B.J. sighed. "Frank was not a good doctor, and he wasn't a very good man, either, from what I could tell. I hope… oh, I don't know, do people change once they're that old? I was going to say that I hope he changes someday… that he becomes more mature and compassionate and concerned about others, but maybe I'm fooling myself. Maybe Frank Burns will always be exactly the way we knew him."
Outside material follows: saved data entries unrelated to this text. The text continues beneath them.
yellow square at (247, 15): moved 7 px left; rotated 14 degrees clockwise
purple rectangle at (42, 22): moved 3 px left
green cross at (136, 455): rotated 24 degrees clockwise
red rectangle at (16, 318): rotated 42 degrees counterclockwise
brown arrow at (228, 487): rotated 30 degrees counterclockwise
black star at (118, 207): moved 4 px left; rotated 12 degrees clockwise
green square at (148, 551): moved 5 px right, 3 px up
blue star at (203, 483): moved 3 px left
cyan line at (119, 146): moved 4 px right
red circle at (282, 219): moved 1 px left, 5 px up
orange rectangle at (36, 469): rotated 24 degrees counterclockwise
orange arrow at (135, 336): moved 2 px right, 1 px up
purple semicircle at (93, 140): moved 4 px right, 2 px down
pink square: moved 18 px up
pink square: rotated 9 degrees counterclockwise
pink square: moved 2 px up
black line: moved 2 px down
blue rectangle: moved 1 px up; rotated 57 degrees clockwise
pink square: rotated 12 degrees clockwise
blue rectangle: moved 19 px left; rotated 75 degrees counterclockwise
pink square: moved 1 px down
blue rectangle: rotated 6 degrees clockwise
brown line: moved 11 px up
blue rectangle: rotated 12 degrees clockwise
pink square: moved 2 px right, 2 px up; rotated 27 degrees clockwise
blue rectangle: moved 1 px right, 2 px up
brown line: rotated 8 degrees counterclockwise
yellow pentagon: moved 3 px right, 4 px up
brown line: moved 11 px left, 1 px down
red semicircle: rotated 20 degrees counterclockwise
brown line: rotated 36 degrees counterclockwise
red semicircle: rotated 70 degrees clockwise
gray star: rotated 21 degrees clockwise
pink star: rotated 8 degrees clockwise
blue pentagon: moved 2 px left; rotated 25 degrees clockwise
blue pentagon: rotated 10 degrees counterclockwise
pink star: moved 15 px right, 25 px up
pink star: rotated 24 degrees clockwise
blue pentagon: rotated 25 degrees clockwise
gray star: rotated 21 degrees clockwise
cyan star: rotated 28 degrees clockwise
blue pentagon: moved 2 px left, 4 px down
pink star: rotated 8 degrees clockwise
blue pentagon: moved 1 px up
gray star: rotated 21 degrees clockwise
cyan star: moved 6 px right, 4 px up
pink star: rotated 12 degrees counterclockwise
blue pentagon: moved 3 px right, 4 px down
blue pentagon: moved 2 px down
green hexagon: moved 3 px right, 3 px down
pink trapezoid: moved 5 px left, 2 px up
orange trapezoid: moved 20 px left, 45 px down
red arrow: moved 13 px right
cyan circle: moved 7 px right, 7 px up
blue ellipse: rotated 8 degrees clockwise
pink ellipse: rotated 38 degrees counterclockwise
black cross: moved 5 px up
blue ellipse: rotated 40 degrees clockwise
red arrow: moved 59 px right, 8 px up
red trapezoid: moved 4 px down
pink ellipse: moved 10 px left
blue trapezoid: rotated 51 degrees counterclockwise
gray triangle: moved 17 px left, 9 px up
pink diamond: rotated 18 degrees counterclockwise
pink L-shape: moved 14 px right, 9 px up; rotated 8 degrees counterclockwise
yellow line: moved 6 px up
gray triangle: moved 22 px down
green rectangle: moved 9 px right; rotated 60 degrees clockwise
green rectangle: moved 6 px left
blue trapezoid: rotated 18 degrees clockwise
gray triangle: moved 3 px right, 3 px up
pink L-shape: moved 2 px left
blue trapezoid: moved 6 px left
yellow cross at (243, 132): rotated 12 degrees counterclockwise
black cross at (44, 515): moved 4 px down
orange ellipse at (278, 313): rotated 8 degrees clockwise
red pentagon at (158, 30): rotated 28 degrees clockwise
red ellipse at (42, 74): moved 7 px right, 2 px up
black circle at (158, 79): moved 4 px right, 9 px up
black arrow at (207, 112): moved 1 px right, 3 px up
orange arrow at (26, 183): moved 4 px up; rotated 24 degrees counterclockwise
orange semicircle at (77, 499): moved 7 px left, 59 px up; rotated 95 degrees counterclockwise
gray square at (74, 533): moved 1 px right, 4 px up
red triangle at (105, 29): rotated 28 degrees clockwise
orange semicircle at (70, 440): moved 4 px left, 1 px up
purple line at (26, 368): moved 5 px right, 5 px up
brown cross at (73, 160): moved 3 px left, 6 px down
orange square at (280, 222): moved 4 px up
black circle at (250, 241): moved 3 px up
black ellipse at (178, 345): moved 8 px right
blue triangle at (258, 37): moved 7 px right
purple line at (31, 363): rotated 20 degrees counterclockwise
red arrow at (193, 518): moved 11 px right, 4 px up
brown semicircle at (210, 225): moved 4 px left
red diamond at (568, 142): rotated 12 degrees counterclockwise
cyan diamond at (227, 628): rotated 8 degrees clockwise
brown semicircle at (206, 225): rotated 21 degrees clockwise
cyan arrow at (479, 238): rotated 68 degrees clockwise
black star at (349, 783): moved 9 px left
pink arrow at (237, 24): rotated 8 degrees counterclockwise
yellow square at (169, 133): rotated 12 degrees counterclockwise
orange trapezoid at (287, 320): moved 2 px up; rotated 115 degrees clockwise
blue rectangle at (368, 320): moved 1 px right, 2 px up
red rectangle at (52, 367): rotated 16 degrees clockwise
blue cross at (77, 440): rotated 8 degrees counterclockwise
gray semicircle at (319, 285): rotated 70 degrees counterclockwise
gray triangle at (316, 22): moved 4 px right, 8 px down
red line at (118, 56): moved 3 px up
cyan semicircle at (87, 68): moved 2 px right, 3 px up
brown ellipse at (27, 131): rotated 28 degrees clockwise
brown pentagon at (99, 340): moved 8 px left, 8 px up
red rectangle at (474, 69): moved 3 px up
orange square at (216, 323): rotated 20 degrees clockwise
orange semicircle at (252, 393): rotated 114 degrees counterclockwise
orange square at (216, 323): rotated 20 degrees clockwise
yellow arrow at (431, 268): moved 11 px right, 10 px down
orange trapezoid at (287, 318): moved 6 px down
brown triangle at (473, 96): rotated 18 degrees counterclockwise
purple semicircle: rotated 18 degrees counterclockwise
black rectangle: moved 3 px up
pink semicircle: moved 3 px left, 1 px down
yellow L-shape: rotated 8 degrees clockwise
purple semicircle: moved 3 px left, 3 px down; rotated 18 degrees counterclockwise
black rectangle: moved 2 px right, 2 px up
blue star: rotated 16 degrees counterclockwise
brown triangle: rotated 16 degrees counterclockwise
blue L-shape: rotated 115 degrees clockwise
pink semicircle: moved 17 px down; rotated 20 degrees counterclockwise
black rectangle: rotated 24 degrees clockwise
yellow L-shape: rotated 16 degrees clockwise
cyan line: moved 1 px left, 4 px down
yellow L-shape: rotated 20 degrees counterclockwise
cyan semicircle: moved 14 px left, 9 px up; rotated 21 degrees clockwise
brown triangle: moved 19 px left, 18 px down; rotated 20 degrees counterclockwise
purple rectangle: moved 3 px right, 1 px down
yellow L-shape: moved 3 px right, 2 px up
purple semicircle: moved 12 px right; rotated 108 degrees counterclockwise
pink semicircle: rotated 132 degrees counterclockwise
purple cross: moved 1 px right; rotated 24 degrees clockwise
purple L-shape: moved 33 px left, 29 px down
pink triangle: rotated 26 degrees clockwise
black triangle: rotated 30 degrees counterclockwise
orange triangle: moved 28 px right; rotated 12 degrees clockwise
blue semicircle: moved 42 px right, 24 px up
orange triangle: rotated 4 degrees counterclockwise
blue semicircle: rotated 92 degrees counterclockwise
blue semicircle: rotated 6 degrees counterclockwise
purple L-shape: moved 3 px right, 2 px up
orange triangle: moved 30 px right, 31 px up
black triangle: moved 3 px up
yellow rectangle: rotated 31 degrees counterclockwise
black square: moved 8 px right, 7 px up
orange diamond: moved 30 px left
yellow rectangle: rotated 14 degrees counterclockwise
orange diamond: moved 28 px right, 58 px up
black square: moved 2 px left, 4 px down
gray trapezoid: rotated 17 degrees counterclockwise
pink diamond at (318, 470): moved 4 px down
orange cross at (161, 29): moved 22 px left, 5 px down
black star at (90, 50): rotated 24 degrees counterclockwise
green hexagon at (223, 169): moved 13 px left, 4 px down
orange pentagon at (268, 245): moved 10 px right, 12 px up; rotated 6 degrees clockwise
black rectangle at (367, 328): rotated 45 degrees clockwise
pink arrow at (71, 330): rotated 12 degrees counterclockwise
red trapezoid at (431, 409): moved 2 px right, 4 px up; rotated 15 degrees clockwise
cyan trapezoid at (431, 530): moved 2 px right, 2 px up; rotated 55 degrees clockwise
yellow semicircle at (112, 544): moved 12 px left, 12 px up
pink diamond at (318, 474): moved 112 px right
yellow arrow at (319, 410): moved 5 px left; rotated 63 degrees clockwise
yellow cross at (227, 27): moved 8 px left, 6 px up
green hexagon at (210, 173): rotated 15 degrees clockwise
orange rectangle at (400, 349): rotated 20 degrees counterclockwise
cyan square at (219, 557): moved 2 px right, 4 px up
"Yeah," Hawkeye murmured, "I think you may be right."
They both went quiet again for a while, and B.J. wondered if Hawkeye was drifting off to sleep. That would be all right, if he was. At least he was in slightly better spirits now than when B.J. had first come in, and that was probably the most he could've asked for. You don't pull Hawkeye out of the depths of despair all at once… you do it gradually and carefully, so that he doesn't realize he's being pulled. That was the best way to deal with his downward spirals, B.J. had learned.
Slow and steady.
B.J. himself was starting to nod off when Hawkeye's voice startled him. "Zimmerman was only 20, Beej," he said. "Did I tell you that?"
Opening his eyes again to look over at Hawkeye's form, B.J. replied, "No. You didn't."
"His buddy… DiMarco? Told me that he'd just gotten engaged to his girl back home, before he came to Korea."
"Shit," was all B.J. could think to say to that.
B.J. struggled to find something, anything that might help, in some small way. "We saved 31 soldiers today, Hawk."
"That's something, huh?"
"Yeah. I guess." A heavy sigh, then: "I don't want to talk about it."
B.J. nodded. "OK, Hawk. I understand."
He turned onto his back and contemplated the ceiling again. After a long moment, Hawkeye's voice, soft and a little tentative, broke the silence. "I remember the first time I ever cut into a patient. I was so scared…"
B.J. smiled, shut his eyes, and just listened.